"Сергей Кравченко. Кривая Империя. Книга 3" - читать интересную книгу автора

компании Станиславского и Немировича за столиком "Славянского Базара". А так
пришлось третьим звать какого-то Данченко...
Поехал Никон на Соловки с письменными извинениями молодого царя к
покойному Филиппу: "Молю тебя и желаю пришествия твоего сюда, чтоб разрешить
согрешения прадеда нашего царя Иоанна". По дороге Никон то молился безмерно,
то постился, то каялся и все это заставлял проделывать сопровождающих лиц -
высших бояр, которых жестко подчинил себе. Он переигрывал, не принимал в
расчет человеческого фактора. Толстые бояре наши Хованские, да Отяевы, да
Лобановы в письмах жаловались царю, что этот демон заставляет их целыми
ночами стоять на коленях, не дает жрать по-человечески, придирается к
выправке и одежде, и лучше бы им служить на Новой Земле (тогда еще
нерадиоактивной), чем под командой Никона. Царь осторожно заступался за
обиженных. Вообще, Алексей подпал под такое влияние Никона, что писал ему
каждый день, а если какой день пропускал, то дико извинялся; без конца
спрашивал, а так ли мы служим эту службу, да эту, да вон ту. Царь был, как
бы сам не свой. Когда он отправил ближнего боярина Бутурлина сторожить
дворец и кладовые покойного патриарха (царь их сам описал: "Если б я сам не
стал переписывать, то все раскрали бы"), то обнаружил с удивлением, что его
приказы и пожелания выполняются немедленно! Оказывается, царь наш не очень
то до поры и царствовал!
К Никону Алексей обращался с совершенно культовыми словами: "О, крепкий
воин и страдалец отца небесного, и возлюбленный мой любимец и содружебник,
святый владыко!". Такие обороты следовали целыми аршинами и были выдержаны в
искренних тонах. Никон владел Алексеем, как потом и Распутин не владел
Николаем.
И Никон так заигрался в эту игру, что чуть было не прозевал
судьбоносный момент. В Москве скончался патриарх Иосиф. Алексей сразу
написал Никону письмо, полное мистических сцен. Под Пасху в великий четверг
посреди пения "Вечере твоей тайне" в домовую церковь царя вбежал келарь и
объявил о смерти патриарха. Тут же, как нарочно, и будто бы сам собой трижды
ударил Царь-колокол. У всех от страха подкосились ноги.
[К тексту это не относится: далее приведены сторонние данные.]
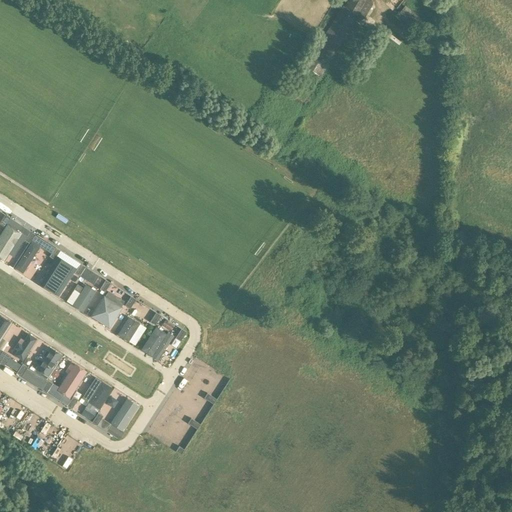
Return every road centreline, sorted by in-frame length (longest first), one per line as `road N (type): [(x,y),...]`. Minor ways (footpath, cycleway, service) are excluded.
road 1 (residential): [(0,264),(171,376),(151,408)]
road 2 (residential): [(151,408),(120,448),(0,374)]
road 3 (residential): [(151,408),(0,309)]
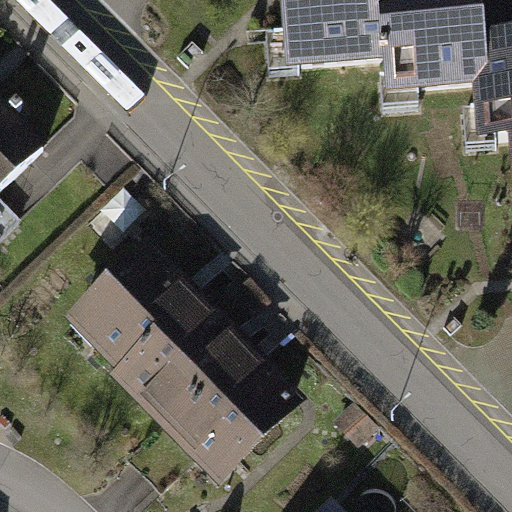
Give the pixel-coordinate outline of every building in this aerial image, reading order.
[(292,0),(295,36),(301,35),(303,64),(392,58),(394,77),(422,75),(423,82),(480,78),(485,77),(482,34),(479,0),(292,0)] [(511,32),(482,34),(485,77),(480,78),(482,112),(490,112),(491,137),(511,135),(511,32)] [(0,95),(0,246),(23,225),(0,202),(0,193),(49,145),(0,95)] [(147,245),(69,322),(226,480),(304,403),(147,245)] [(384,433),(356,405),(335,425),(363,453),(384,433)] [(343,511),(334,503),(325,511),(343,511)]
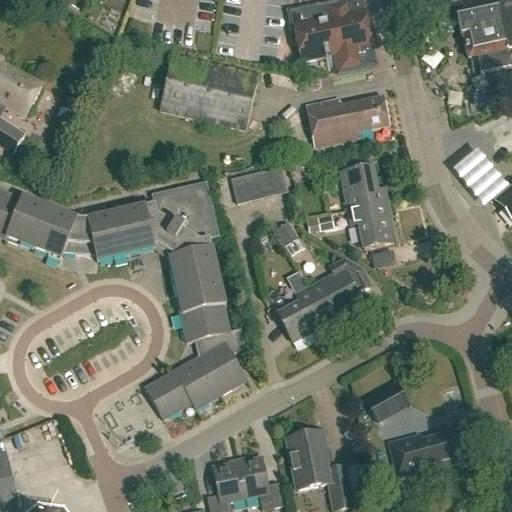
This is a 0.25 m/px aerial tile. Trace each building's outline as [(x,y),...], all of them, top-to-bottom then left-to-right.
[(376,69),(361,0),(360,0),(290,15),(301,66),(332,59),(336,77),(376,69)] [(511,14),(508,15),(499,17),(497,11),(456,20),(460,39),(463,39),(464,46),(468,62),(477,60),(480,76),(510,69),(506,53),(505,51),(511,49),(511,14)] [(0,67),(3,62),(0,60),(0,150),(13,158),(24,138),(0,123),(0,117),(4,111),(24,122),(41,90),(0,68),(0,67)] [(257,79),(171,61),(158,115),(244,134),(257,79)] [(461,104),(466,115),(497,102),(492,91),(461,104)] [(389,129),(383,100),(340,109),(339,103),(305,109),(314,151),(360,141),(359,135),(389,129)] [(507,193),(477,158),(453,178),(482,214),(507,193)] [(348,215),(387,207),(384,192),(376,194),(371,170),(340,176),(348,215)] [(279,171),(268,174),(274,199),(286,196),(279,171)] [(268,174),(255,177),(262,202),(274,199),(268,174)] [(255,177),(243,180),(249,205),(262,202),(255,177)] [(237,208),(249,205),(243,180),(231,183),(237,208)] [(0,241),(20,249),(21,247),(60,263),(63,256),(95,259),(96,265),(154,252),(153,248),(157,247),(160,249),(157,253),(167,259),(169,255),(171,256),(172,260),(168,261),(178,302),(176,302),(186,347),(194,345),(198,361),(144,392),(162,424),(191,407),(195,414),(246,385),(231,359),(244,352),(240,333),(229,335),(223,308),(225,308),(212,250),(211,251),(208,242),(218,239),(206,185),(151,198),(153,207),(144,210),(143,207),(86,220),(76,221),(22,200),(21,202),(0,193),(0,241)] [(511,188),(507,193),(494,204),(511,224),(511,188)] [(387,207),(348,215),(350,229),(359,227),(364,252),(394,246),(387,207)] [(298,242),(288,226),(275,234),(285,250),(298,242)] [(333,279),(308,292),(308,293),(326,327),(340,320),(336,313),(358,301),(356,298),(370,290),(360,273),(344,264),(329,271),(333,279)] [(308,293),(308,292),(300,278),(288,285),(296,299),(295,300),(298,306),(277,317),(292,346),(326,327),(308,293)] [(375,398),(364,404),(376,425),(386,419),(375,398)] [(460,461),(453,434),(416,443),(415,439),(388,446),(397,481),(411,478),(414,488),(453,478),(450,468),(460,465),(459,461),(460,461)] [(328,462),(322,436),(286,443),(297,493),(328,487),(333,511),(352,511),(353,511),(344,470),(332,472),(330,462),(328,462)] [(0,511),(7,511),(17,511),(4,457),(0,457),(0,511)] [(236,466),(244,502),(258,499),(261,511),(272,511),(283,510),(278,486),(266,489),(261,461),(236,466)] [(244,502),(236,466),(212,471),(218,499),(206,501),(208,511),(230,511),(230,505),(244,502)]
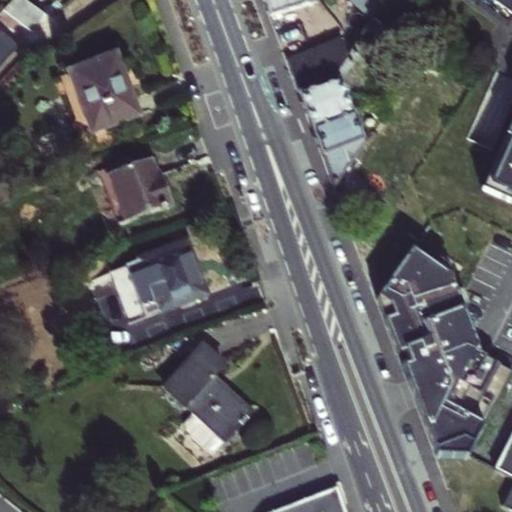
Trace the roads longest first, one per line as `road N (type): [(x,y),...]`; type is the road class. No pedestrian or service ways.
road 1 (secondary): [(418,511),(235,63)]
road 2 (secondary): [(235,63),(294,275),(378,511)]
road 3 (track): [(455,511),(511,401)]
Ночью царь пошел ко гробу патриарха и обнаружил, что церковь открыта,
знатных сидельцев никого нету, и один лишь рядовой попик непристойно-громким
голосом кричит дежурные молитвы. Оказалось, что на всех участников бдения
напал дикий страх, они разошлись из церкви и вообще разъехались из города.
Сам чтец держался до последнего, но когда у покойника в животе что-то стало
шевелиться и стал он распухать, а изо рта его послышались некие звуки, то
поп понял: сейчас встанет и задушит. Вот и открыл он двери против правил,
вот и читал молитвы громким голосом, как Хома Брут, чтоб не страшно было.
Так или иначе, но впервые за много лет Светлое воскресенье
ознаменовалось гибелью высшего церковного иерарха. Это был знак!
Алексей стал звать Никона быстрее в Москву на выборы нового патриарха
Феогноста. Другой бы на месте Никона обиделся, что еще за Феогност? Но Никон
по-гречески понимал превосходно: "Фео" - Бог; "гностос" - известный. "Богу
известный"! Никону этот кандидат тоже был известен. Как же не знать себя
самого? Скорее в Москву!
Тут случился перегиб, красочнее годуновского.
Никон был единогласно избран патриархом и немедленно, прямо у
свежепривезенного гроба Филиппа решительно и однозначно отрекся!